Si las piedras hablaran, harían memoria de los siglos, de la historia, de los cimientos de cada ciudad, de cada pueblo. La tierra sería un oráculo abierto al universo, los templos memoria de la fe desde la raíz. Si las piedras hablaran, los rosetones serían el verso, el círculo mágico, hermoso, de la palabra, labrado en la piedra misma.

Vivo en una ciudad erigida en la piedra, asentada sobre peñas como una peana sobre el horizonte. Ciudad románica, sin tiempo, tallada a cincel, maciza, perenne, impasible; ciudad de silencios, ruta de pasos perdidos por sus calles y soledades. Si las piedras hablaran, describirían sus madrugadas sin prisa, la primera luz en lo alto; sus atardeceres anaranjados con el sol posándose en sus sillares, acariciando sus mejillas, cubriendo de oro su desnudez.

Cantarían la salmodia del Duero que nunca cesa, que nunca se detiene; la plata y el plomo de sus aguas al caer la luz, el alivio de la sed de la tierra, su cauce desbocado en los deshielos y las lluvias, lo escarpado de las montañas; hablarían de los inviernos crudos y sus noches oscuras, la lengua húmeda de las nieblas, los campos floreciendo a sus pies cada primavera anunciando la vida; de los afanes de los hombres y las mujeres que labran surcos y mantienen vivo el espíritu de quienes se ganan el pan con sus sudores, del tacto áspero y noble de sus manos sin mentira.

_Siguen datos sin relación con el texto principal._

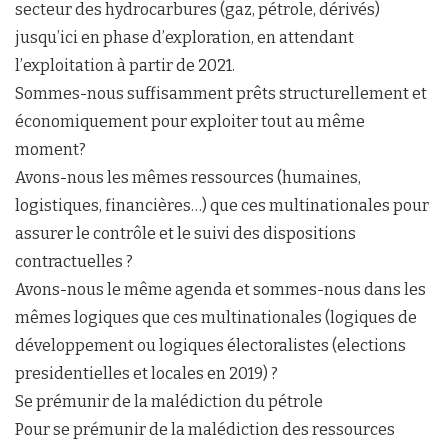
secteur des hydrocarbures (gaz, pétrole, dérivés)
jusqu’ici en phase d’exploration, en attendant
l’exploitation à partir de 2021.
Sommes-nous suffisamment prêts structurellement et
économiquement pour exploiter tout au même
moment?
Avons-nous les mêmes ressources (humaines,
logistiques, financières…) que ces multinationales pour
assurer le contrôle et le suivi des dispositions
contractuelles ?
Avons-nous le même agenda et sommes-nous dans les
mêmes logiques que ces multinationales (logiques de
développement ou logiques électoralistes (elections
presidentielles et locales en 2019) ?
Se prémunir de la malédiction du pétrole
Pour se prémunir de la malédiction des ressources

Si las piedras hablaran, mi Zamora pequeña sería una sinfonía de torres y campanas, patria de cigüeñas, palomas y golondrinas, muralla testigo de la sangre derramada en el Campo de la Verdad, cuando los hombres se batían sólo por amor a lo suyo, a los suyos; cuando las guerras eran por honor, no por codicia, no por odio, no por las miserias humanas que se multiplican a medida que crecemos, que avanzamos. Si las piedras hablaran, contarían los primeros besos al abrigo de sus esquinas, el último abrazo, la espera larga de las procesiones en el tiempo de la Pasión, el poso gélido de las cencelladas cuando todo es blanco, hielo, cristal.

Si las piedras hablaran serían verdades como puños, puños en alto, fuego que no quema, latidos en su derecho a no declarar en un mundo que no sabe ya de latidos ni corazones donde la palabra es falsa y dulce como una moneda de chocolate cuando escuchamos sólo las cosas que queremos oír; mundo donde el honor se conjuga en tiempo pasado, donde la palabra no tiene peso. Hablarían del poder de la conversación, el calor del tú a tú; de la fiebre y el beso en un mundo prisionero de pantallas de cristal, realidad virtual sin corazón ni médula ni miradas frente por frente.

Si las piedras hablaran serían implacables con quienes convirtieron en roca la carne y la sangre de los hombres, estatuas de sal que se desvanecen con los temporales de noviembre, cuando el viento es cántico, silbido, rastro efímero sobre la tierra sin dejar huella. Hablarían de nuestros secretos, las confidencias a media voz, las alegrías, los dolores, las cosas que no decimos, que cincelan a golpe de silencio nuestro presente. Esta voz callada que nunca alzamos.

Quizá porque los hombres cada vez hacemos, decimos, más vanidades, mentiras, tanto continente vacío, sin músculo, las piedras mantienen silencio desde sus orígenes, testigos mudos de todas las cosas, eternas conocedoras de todas las respuestas. Si las piedras hablaran, seguiría esperando su voz en el aire. A veces las escucho.